_Study questions_
1. Using the article on uninvited Thanksgiving Day guests, decide whether each statement agrees with it. For each, answer yes or no and quote the words from the article that decide it.
(a) White wine contains fewer tannins than red wine because the skins are removed during fermentation.
(b) The article recommends drinking one glass of water for every two glasses of wine.
(c) Cinnamon, clove, and chocolate are named as sources of tannins.
2. Resume the article on uninvited Thanksgiving Day guests from the point where it stops.
**** Text shown ****
Uninvited Thanksgiving Day Guests
Thanksgiving should be a joyous time with friends and family. We share a delicious meal and reflect upon our gratitude for the year gone by and the one to come. Unfortunately, the meal can be ruined by physical problems caused by overeating, over indulging and over expectations. Many of my patients come to my New York City naturopathic office the week after with many regrets rather than gratitudes. The good thing is that we can avoid some of these discomforts and still eat our pumpkin pie too.
Listening to Cousin Bill go on and on about his stock investments, isn't the only reason you have a headache. One of the main culprits of headaches around holiday eating is tannins. Tannins are found in spices like cinnamon, clove, and chocolate but probably your main source is red wine. Research has shown that tannins trigger changes in serotonin levels, which can lead to headaches. In addition, they increase the release of prostaglandins, inflammatory compounds, which have been shown to induce headaches. Red wine is high also in histamines and tyramine. If you don't want to avoid wine all together, make sure to stay hydrated, having a glass of water for every glass of wine. You may also consider switching to white wine which has less tannins since the skins are removed during the fermentation process. Using natural antihistamine like freeze dried nettles before hand may be helpful. If you already have a headache, some natural pain relievers include turmeric and ginger, inhaling essential oils of peppermint and eucalyptus or try this , which will be sure to be a party favorite.
**** Data listing ****
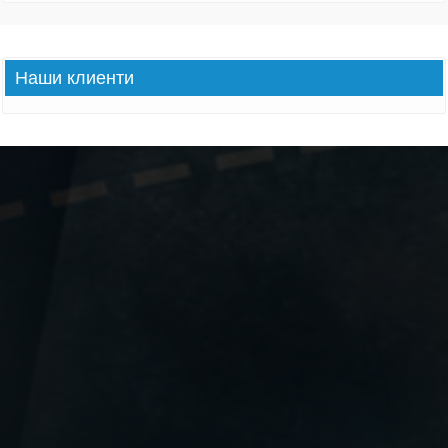
Наши
клиенти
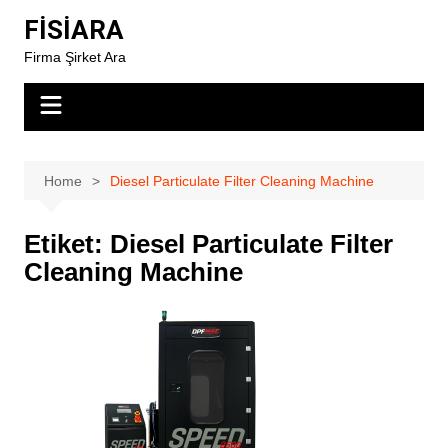
Skip
FİSİARA
to
Firma Şirket Ara
content
Home
Diesel Particulate Filter Cleaning Machine
Etiket:
Diesel Particulate Filter
Cleaning Machine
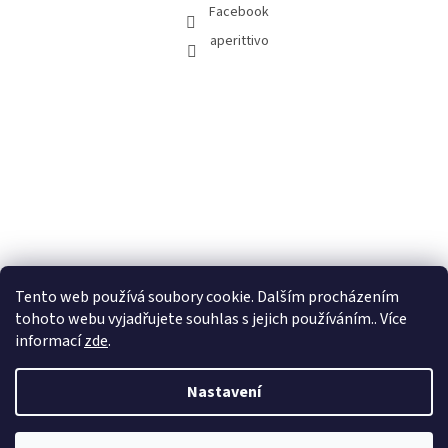
Facebook
aperittivo
Tento web používá soubory cookie. Dalším procházením
tohoto webu vyjadřujete souhlas s jejich používáním.. Více
informací
zde
.
Nastavení
Vytvořil Shoptet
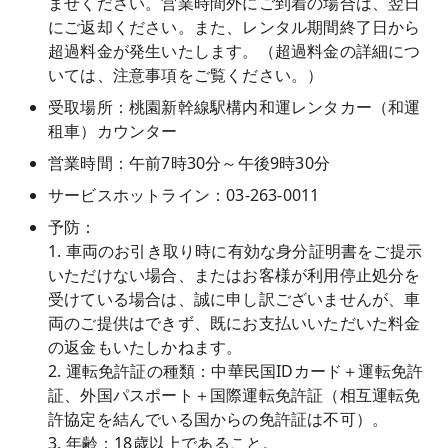
ませください。営業時間外にご到着の場合は、翌日
にご返却ください。また、レンタル期間終了日から
超過料金が発生いたします。（超過料金の詳細につ
いては、注意事項をご覧ください。）
受取場所：桃園新幹線駅構内和運レンタカー（和運
租車）カウンター
営業時間：午前7時30分～午後9時30分
サービスホットライン：03-263-0011
予防：
1. 車両のお引き取り時に有効な身分証明書をご提示
いただけない場合、またはお客様が利用停止処分を
受けている場合は、誠に申し訳ございませんが、車
両のご提供はできず、既にお支払いいただいた料金
の返金もいたしかねます。
2. 運転免許証の種類：中華民国IDカード＋運転免許
証、外国パスポート＋国際運転免許証（相互運転免
許協定を結んでいる国からの免許証は不可）。
3. 年齢：18歳以上であること。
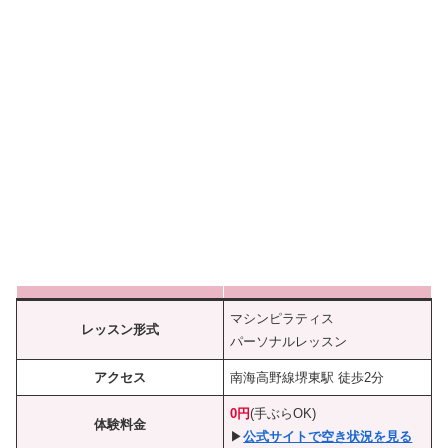
マシンピラティス
レッスン形式
パーソナルレッスン
アクセス
南海高野線堺東駅 徒歩2分
0円
(手ぶらOK)
体験料金
▶︎
公式サイトで空き状況を見る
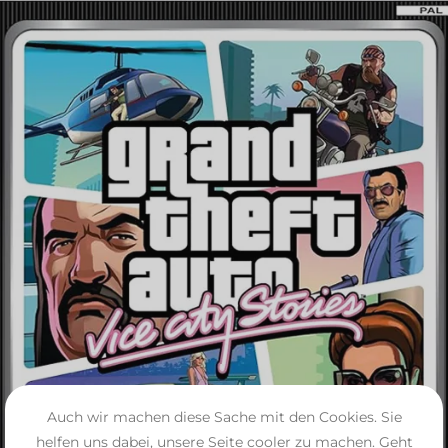
Auch wir machen diese Sache mit den Cookies. Sie
helfen uns dabei, unsere Seite cooler zu machen. Geht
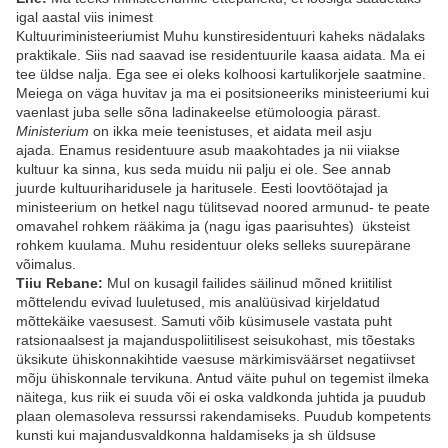
igal aastal viis inimest
Kultuuriministeeriumist Muhu kunstiresidentuuri kaheks nädalaks
praktikale. Siis nad saavad ise residentuurile kaasa aidata. Ma ei
tee üldse nalja. Ega see ei oleks kolhoosi kartulikorjele saatmine.
Meiega on väga huvitav ja ma ei positsioneeriks ministeeriumi kui
vaenlast juba selle sõna ladinakeelse etümoloogia pärast.
Ministerium
on ikka meie teenistuses, et aidata meil asju
ajada. Enamus residentuure asub maakohtades ja nii viiakse
kultuur ka sinna, kus seda muidu nii palju ei ole. See annab
juurde kultuuriharidusele ja haritusele. Eesti loovtöötajad ja
ministeerium on hetkel nagu tülitsevad noored armunud- te peate
omavahel rohkem rääkima ja (nagu igas paarisuhtes) üksteist
rohkem kuulama. Muhu residentuur oleks selleks suurepärane
võimalus.
Tiiu Rebane:
Mul on kusagil failides säilinud mõned kriitilist
mõttelendu evivad luuletused, mis analüüsivad kirjeldatud
mõttekäike vaesusest. Samuti võib küsimusele vastata puht
ratsionaalsest ja majanduspoliitilisest seisukohast, mis tõestaks
üksikute ühiskonnakihtide vaesuse märkimisväärset negatiivset
mõju ühiskonnale tervikuna. Antud väite puhul on tegemist ilmeka
näitega, kus riik ei suuda või ei oska valdkonda juhtida ja puudub
plaan olemasoleva ressurssi rakendamiseks. Puudub kompetents
kunsti kui majandusvaldkonna haldamiseks ja sh üldsuse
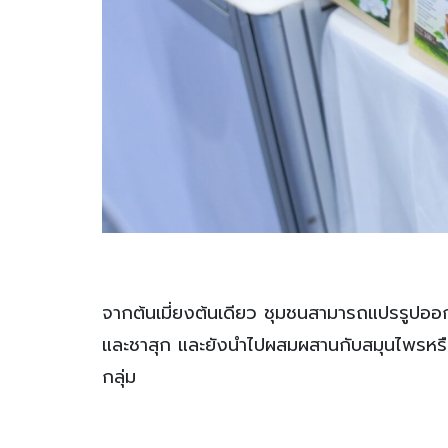
จากต้นเมี่ยงต้นเดียว ชุมชนสามารถแปรรูปออก
และชาสุก และยังนำไปผสมผสานกับสมุนไพรหรือก
กลุ่ม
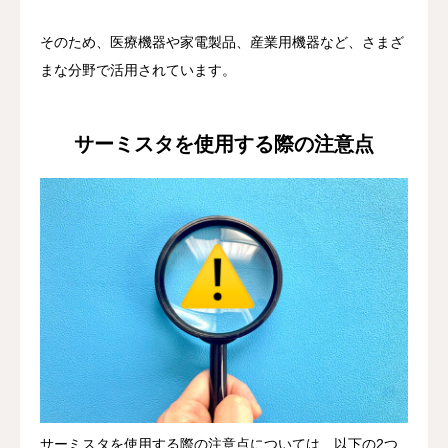
そのため、医療機器や家電製品、産業用機器など、さまざ
まな分野で活用されています。
サーミスタを使用する際の注意点
サーミスタを使用する際の注意点については、以下の2つ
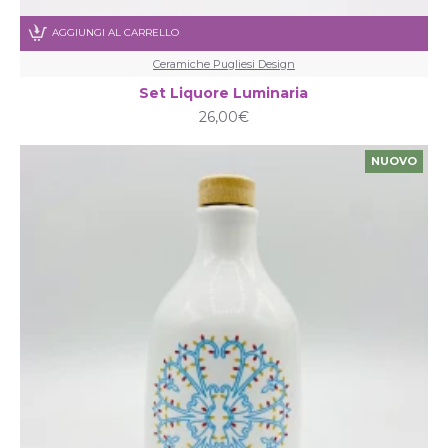
AGGIUNGI AL CARRELLO
Ceramiche Pugliesi Design
Set Liquore Luminaria
26,00€
NUOVO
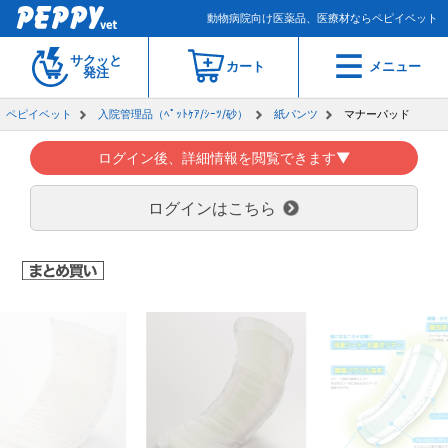
動物病院向け医薬品、医療材ならペピイベット
サクッと
カート
メニュー
発注
ペピイベット
入院管理品（ﾍﾟｯﾄｹｱ/ｼｰﾂ/砂）
紙パンツ
マナーパッド
ログイン後、詳細情報を閲覧できます▼
ログインはこちら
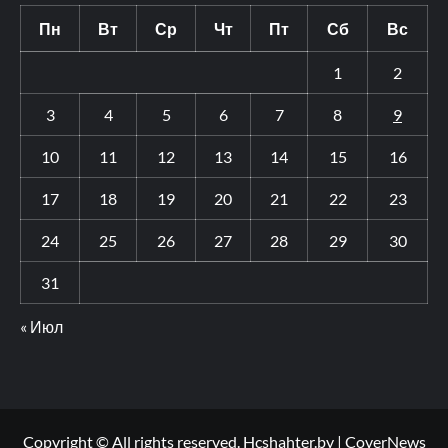
Пн
Вт
Ср
Чт
Пт
Сб
Вс
1
2
3
4
5
6
7
8
9
10
11
12
13
14
15
16
17
18
19
20
21
22
23
24
25
26
27
28
29
30
31
« Июл
Copyright © All rights reserved. Hcshahter.by
|
CoverNews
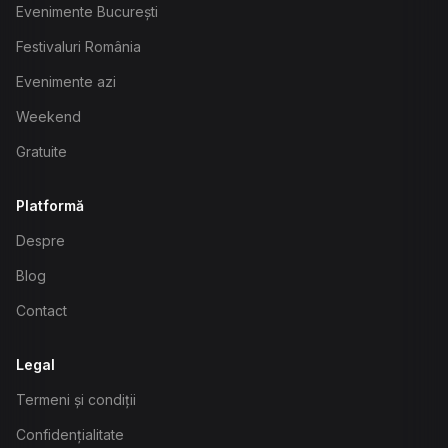
Evenimente București
Festivaluri România
Evenimente azi
Weekend
Gratuite
Platformă
Despre
Blog
Contact
Legal
Termeni și condiții
Confidențialitate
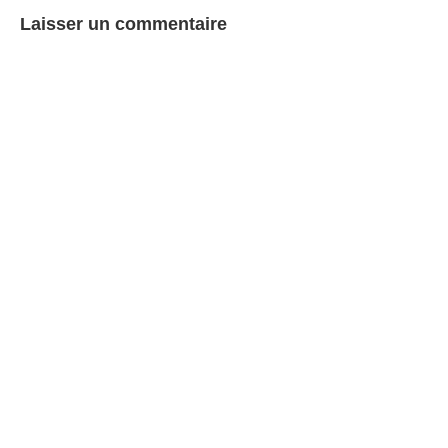
Laisser un commentaire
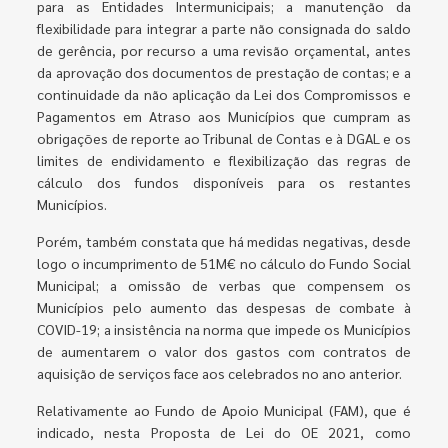
para as Entidades Intermunicipais; a manutenção da
flexibilidade para integrar a parte não consignada do saldo
de gerência, por recurso a uma revisão orçamental, antes
da aprovação dos documentos de prestação de contas; e a
continuidade da não aplicação da Lei dos Compromissos e
Pagamentos em Atraso aos Municípios que cumpram as
obrigações de reporte ao Tribunal de Contas e à DGAL e os
limites de endividamento e flexibilização das regras de
cálculo dos fundos disponíveis para os restantes
Municípios.
Porém, também constata que há medidas negativas, desde
logo o incumprimento de 51M€ no cálculo do Fundo Social
Municipal; a omissão de verbas que compensem os
Municípios pelo aumento das despesas de combate à
COVID-19; a insistência na norma que impede os Municípios
de aumentarem o valor dos gastos com contratos de
aquisição de serviços face aos celebrados no ano anterior.
Relativamente ao Fundo de Apoio Municipal (FAM), que é
indicado, nesta Proposta de Lei do OE 2021, como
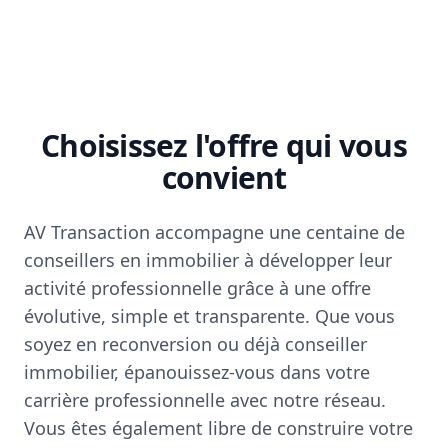
Choisissez l'offre qui vous
convient
AV Transaction accompagne une centaine de
conseillers en immobilier à développer leur
activité professionnelle grâce à une offre
évolutive, simple et transparente. Que vous
soyez en reconversion ou déjà conseiller
immobilier, épanouissez-vous dans votre
carrière professionnelle avec notre réseau.
Vous êtes également libre de construire votre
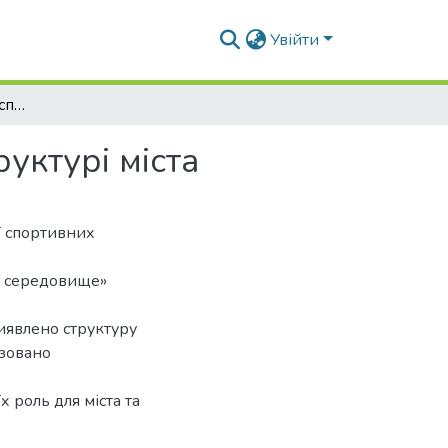
Увійти
Багатофункціональні спортивні комплекси в структурі міста
уктурі міста
ї спортивних
не середовище»
виявлено структуру
ізовано
х роль для міста та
****
_Results of the exercise_
1.
(a) Yes: "You may also consider switching to white wine which has less tannins since the skins are removed during the fermentation process."
(b) No: "make sure to stay hydrated, having a glass of water for every glass of wine."
(c) Yes: "Tannins are found in spices like cinnamon, clove, and chocolate"

2.
The burning in your chest, abdominal pain, and burping of acid reflux can really ruin your night. When we eat large portions in one sitting and don't properly chew our food, we can end up in pain. This is made worse at Thanksgiving because we tend to eat more foods such as greasy and spicy foods, coffee, chocolate, and alcohol that lower the lower esphogeal spincter. To prevent this, chew food thoroughly rather than inhaling your food (you will probably consume less as well). Also resist the urge to lie down on the couch in a food comma and take a walk instead. If you do get symptoms, don't reach for antacids as you need stomach acid to break down food. In fact, reflux is often associated with low stomach acid, which causes the sphincter to relax. Better choices are drinking digestive supporting teas such as chamomile, fennel and ginger or having some apple cider vinegar before your meal. Apple cider vinegar has been shown to calm the stomach and can help with digestion and to relieve symptoms quickly.
"I can't fit into my Jeansitis"
The likelihood you actually gained ten pounds after one meal is not very likely. You would have had to consume 30,000 calories, which is more than if you ate the whole turkey and pumpkin pie. Pre and post holiday snacking at the office and social events are partly to blame. But the largest contributor to holiday weight is probably water retention. The abundance of high sodium foods such as chips, cheese, processed foods, and deli meats cause us to retain more water. Besides practicing moderation in eating these foods, having more high potassium foods like fresh fruits and vegetables can help. It is also important that we stay hydrated and avoid over consuming alcoholic and caffeinated beverages. Moving is also helpful. One of the best exercises for fluid balance is probably yoga especially gentle inversion like legs up the wall.